## Your task
Copy each line of the listing that includes "positivity".

## Data block
==============================
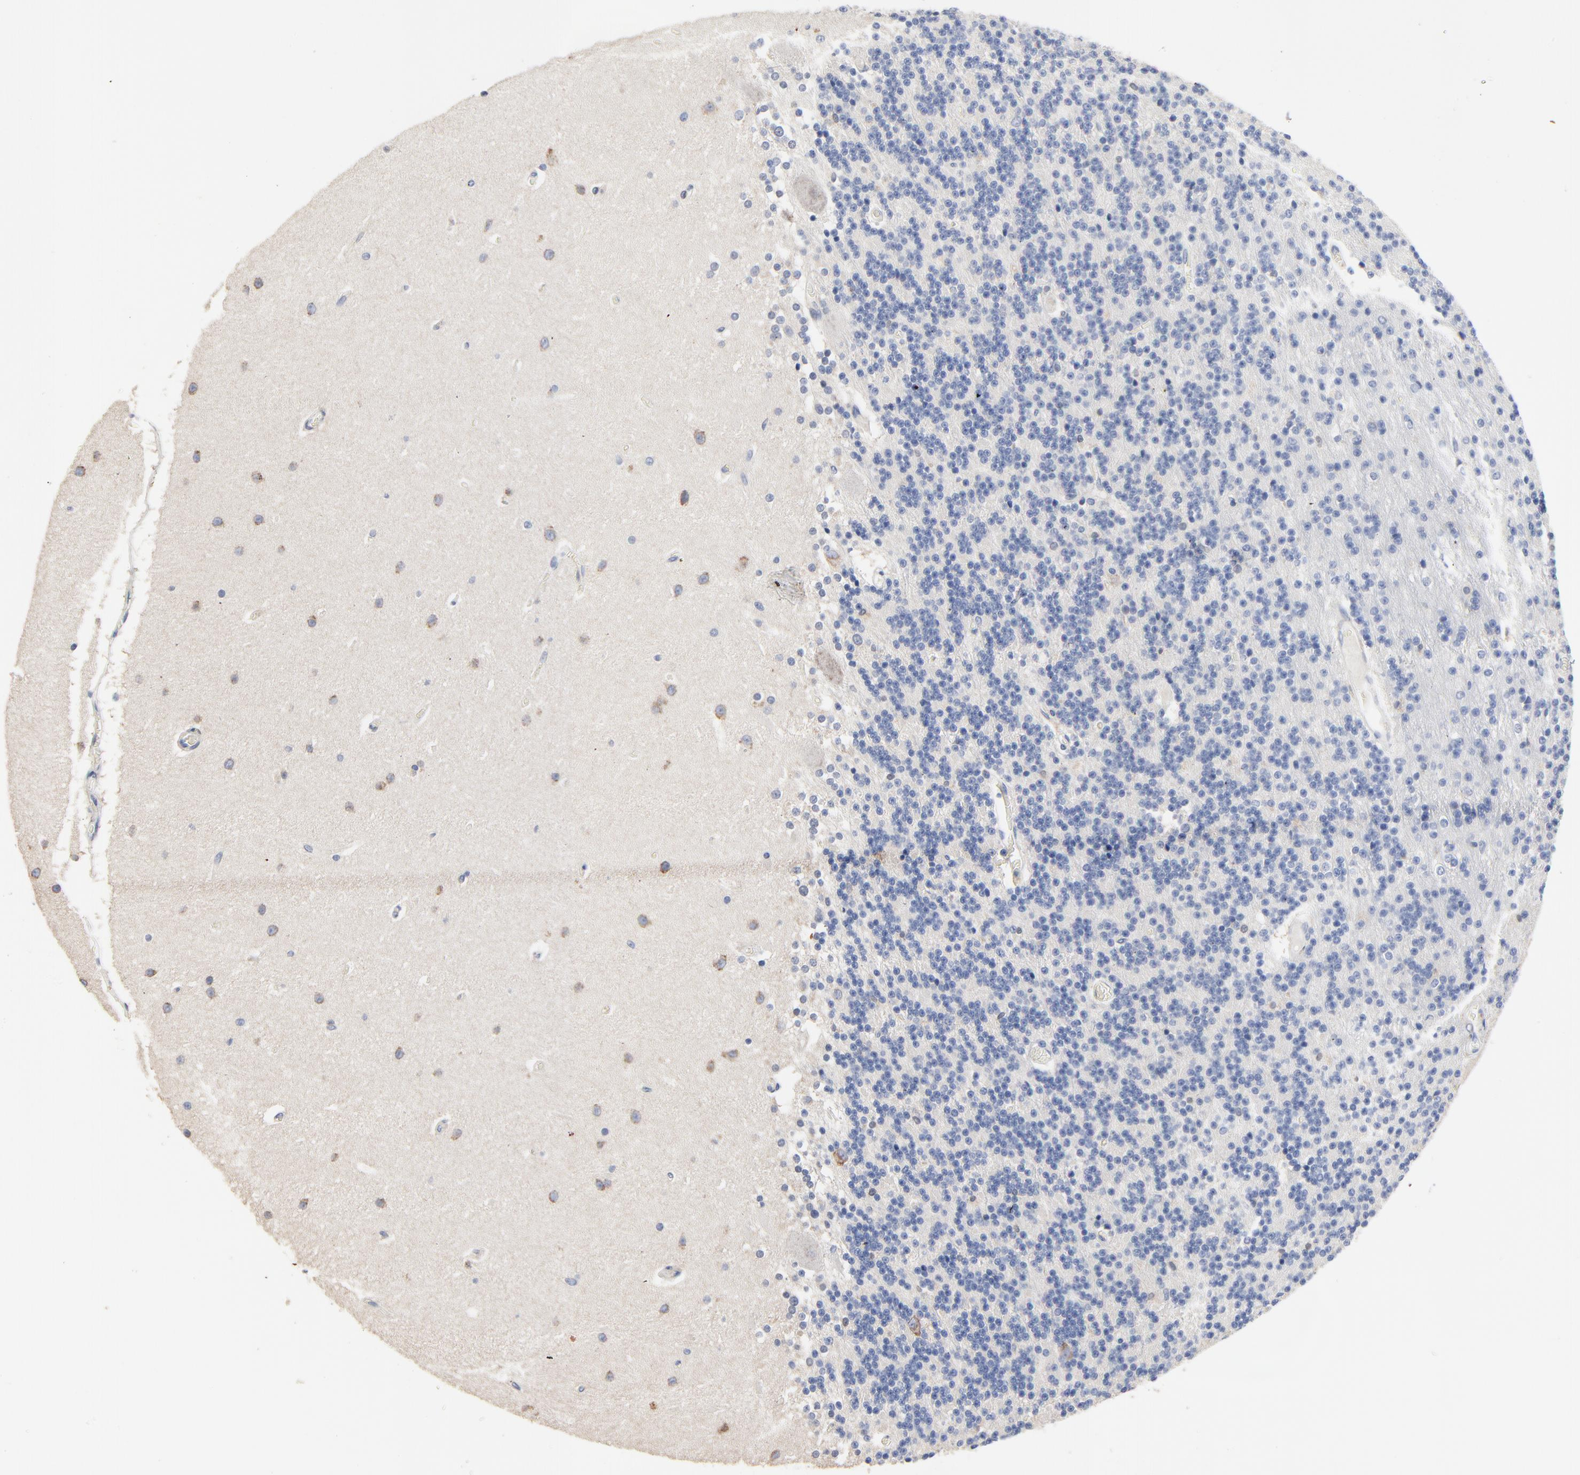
{"staining": {"intensity": "negative", "quantity": "none", "location": "none"}, "tissue": "cerebellum", "cell_type": "Cells in granular layer", "image_type": "normal", "snomed": [{"axis": "morphology", "description": "Normal tissue, NOS"}, {"axis": "topography", "description": "Cerebellum"}], "caption": "Immunohistochemistry (IHC) photomicrograph of normal cerebellum: cerebellum stained with DAB (3,3'-diaminobenzidine) shows no significant protein positivity in cells in granular layer.", "gene": "VAV2", "patient": {"sex": "female", "age": 54}}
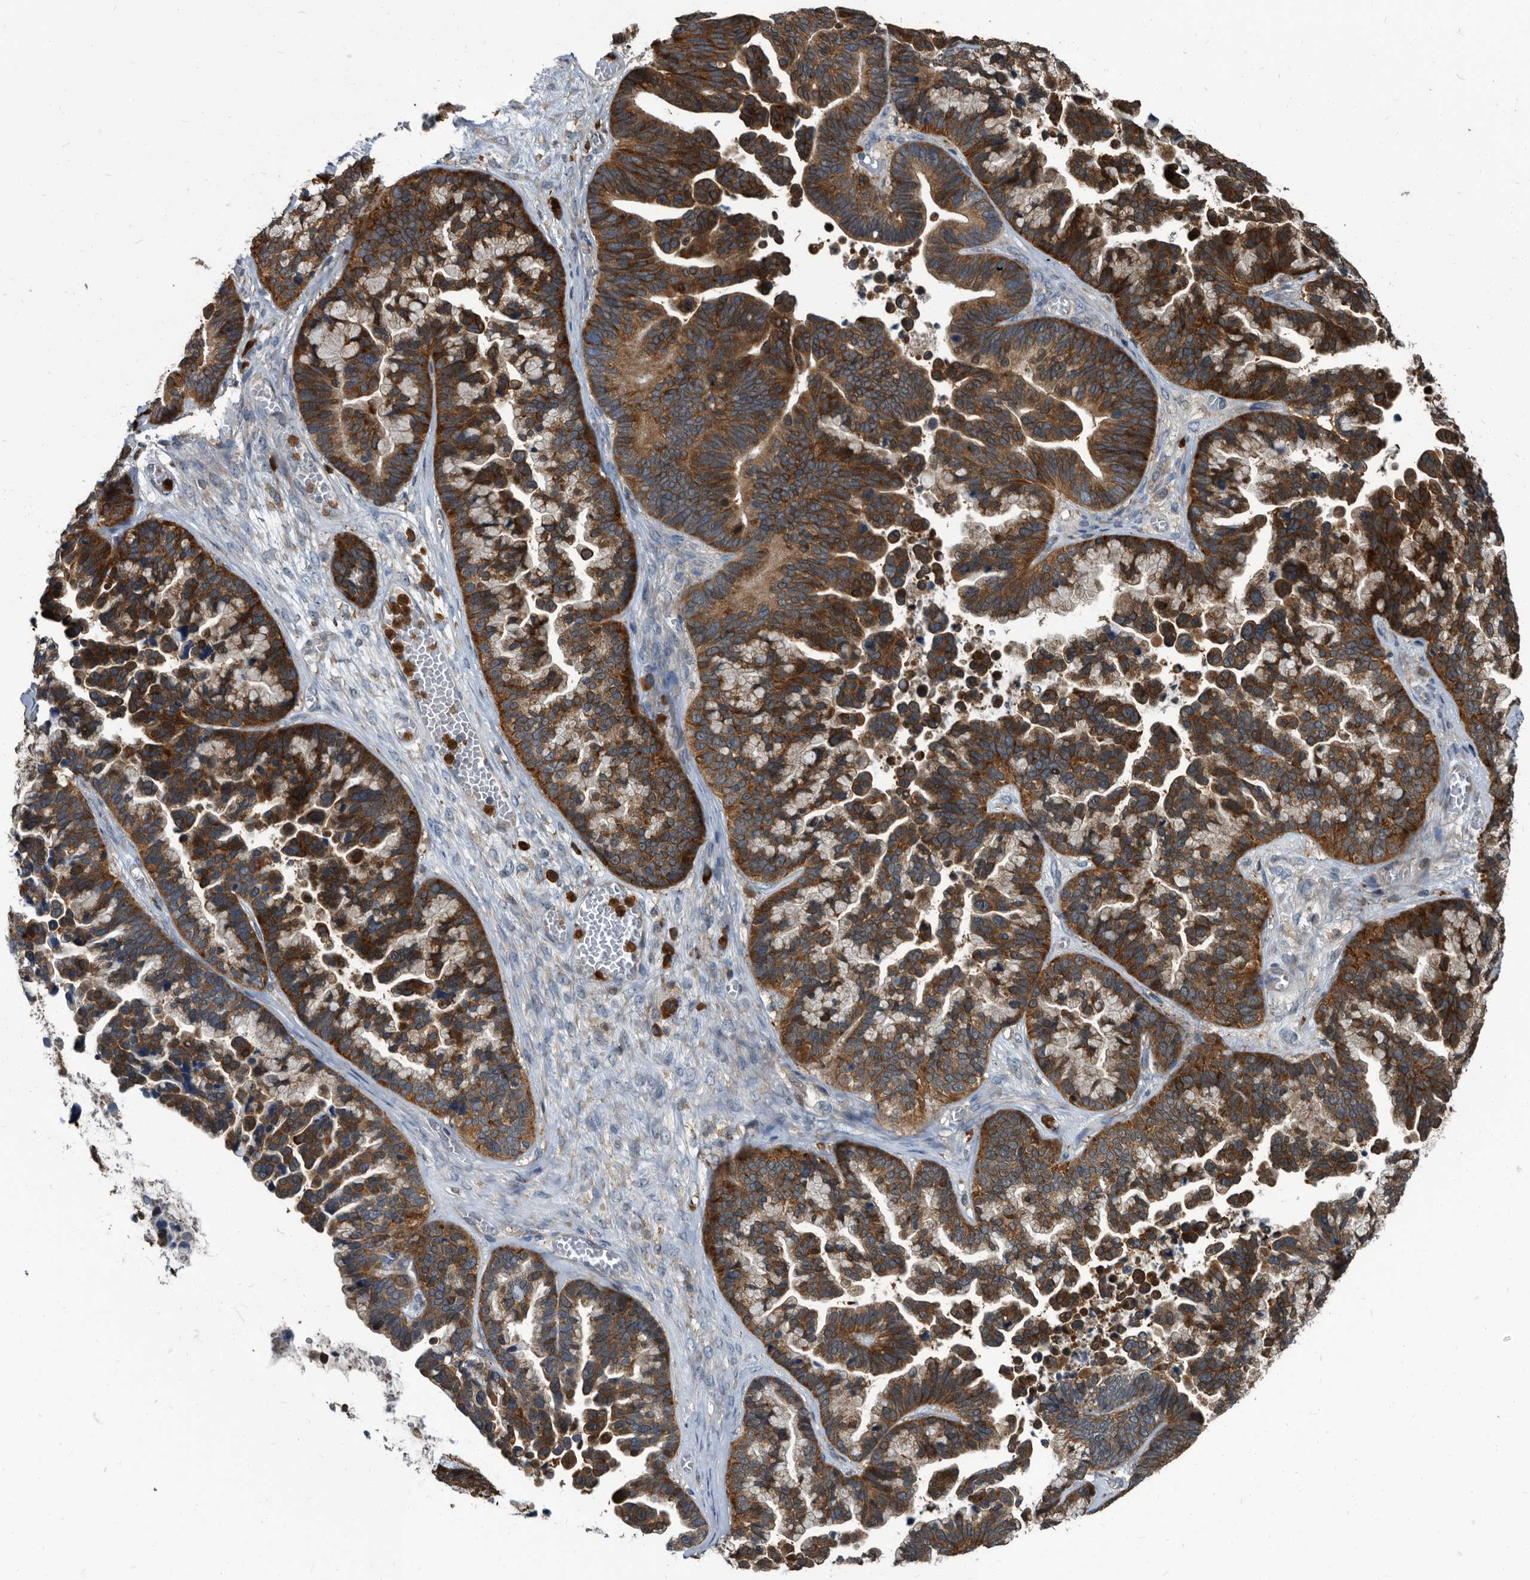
{"staining": {"intensity": "strong", "quantity": ">75%", "location": "cytoplasmic/membranous"}, "tissue": "ovarian cancer", "cell_type": "Tumor cells", "image_type": "cancer", "snomed": [{"axis": "morphology", "description": "Cystadenocarcinoma, serous, NOS"}, {"axis": "topography", "description": "Ovary"}], "caption": "Approximately >75% of tumor cells in human ovarian serous cystadenocarcinoma display strong cytoplasmic/membranous protein staining as visualized by brown immunohistochemical staining.", "gene": "CDV3", "patient": {"sex": "female", "age": 56}}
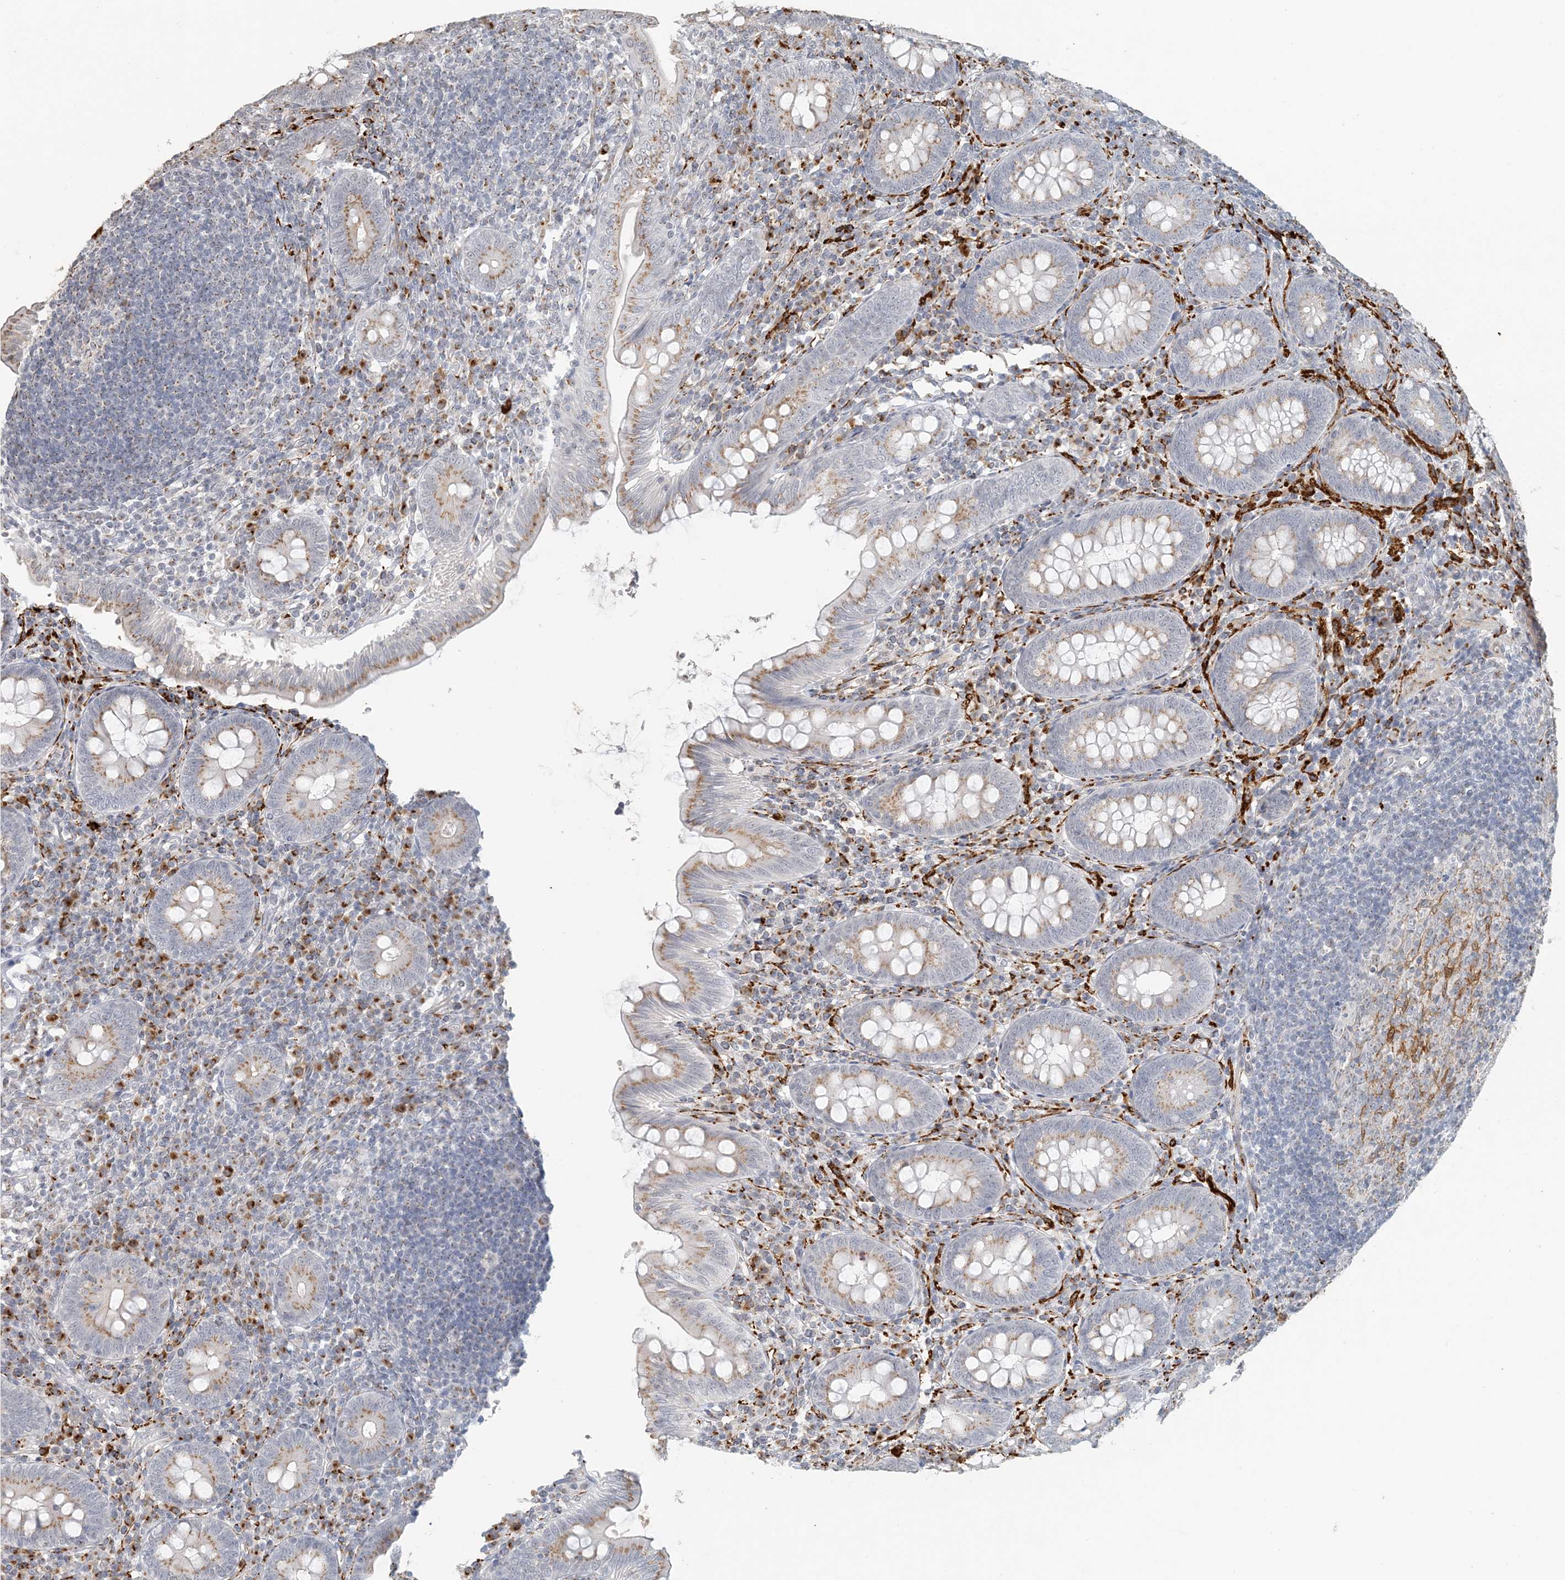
{"staining": {"intensity": "moderate", "quantity": "25%-75%", "location": "cytoplasmic/membranous"}, "tissue": "appendix", "cell_type": "Glandular cells", "image_type": "normal", "snomed": [{"axis": "morphology", "description": "Normal tissue, NOS"}, {"axis": "topography", "description": "Appendix"}], "caption": "DAB (3,3'-diaminobenzidine) immunohistochemical staining of unremarkable appendix reveals moderate cytoplasmic/membranous protein positivity in about 25%-75% of glandular cells.", "gene": "ZCCHC4", "patient": {"sex": "male", "age": 14}}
==============================
## Answer section
{"staining": {"intensity": "negative", "quantity": "none", "location": "none"}, "tissue": "cerebellum", "cell_type": "Cells in granular layer", "image_type": "normal", "snomed": [{"axis": "morphology", "description": "Normal tissue, NOS"}, {"axis": "topography", "description": "Cerebellum"}], "caption": "Immunohistochemistry (IHC) photomicrograph of normal cerebellum: cerebellum stained with DAB (3,3'-diaminobenzidine) shows no significant protein positivity in cells in granular layer.", "gene": "VAV2", "patient": {"sex": "female", "age": 54}}
{"staining": {"intensity": "moderate", "quantity": "25%-75%", "location": "cytoplasmic/membranous"}, "tissue": "appendix", "cell_type": "Glandular cells", "image_type": "normal", "snomed": [{"axis": "morphology", "description": "Normal tissue, NOS"}, {"axis": "topography", "description": "Appendix"}], "caption": "DAB (3,3'-diaminobenzidine) immunohistochemical staining of unremarkable appendix reveals moderate cytoplasmic/membranous protein positivity in about 25%-75% of glandular cells.", "gene": "ZCCHC4", "patient": {"sex": "male", "age": 14}}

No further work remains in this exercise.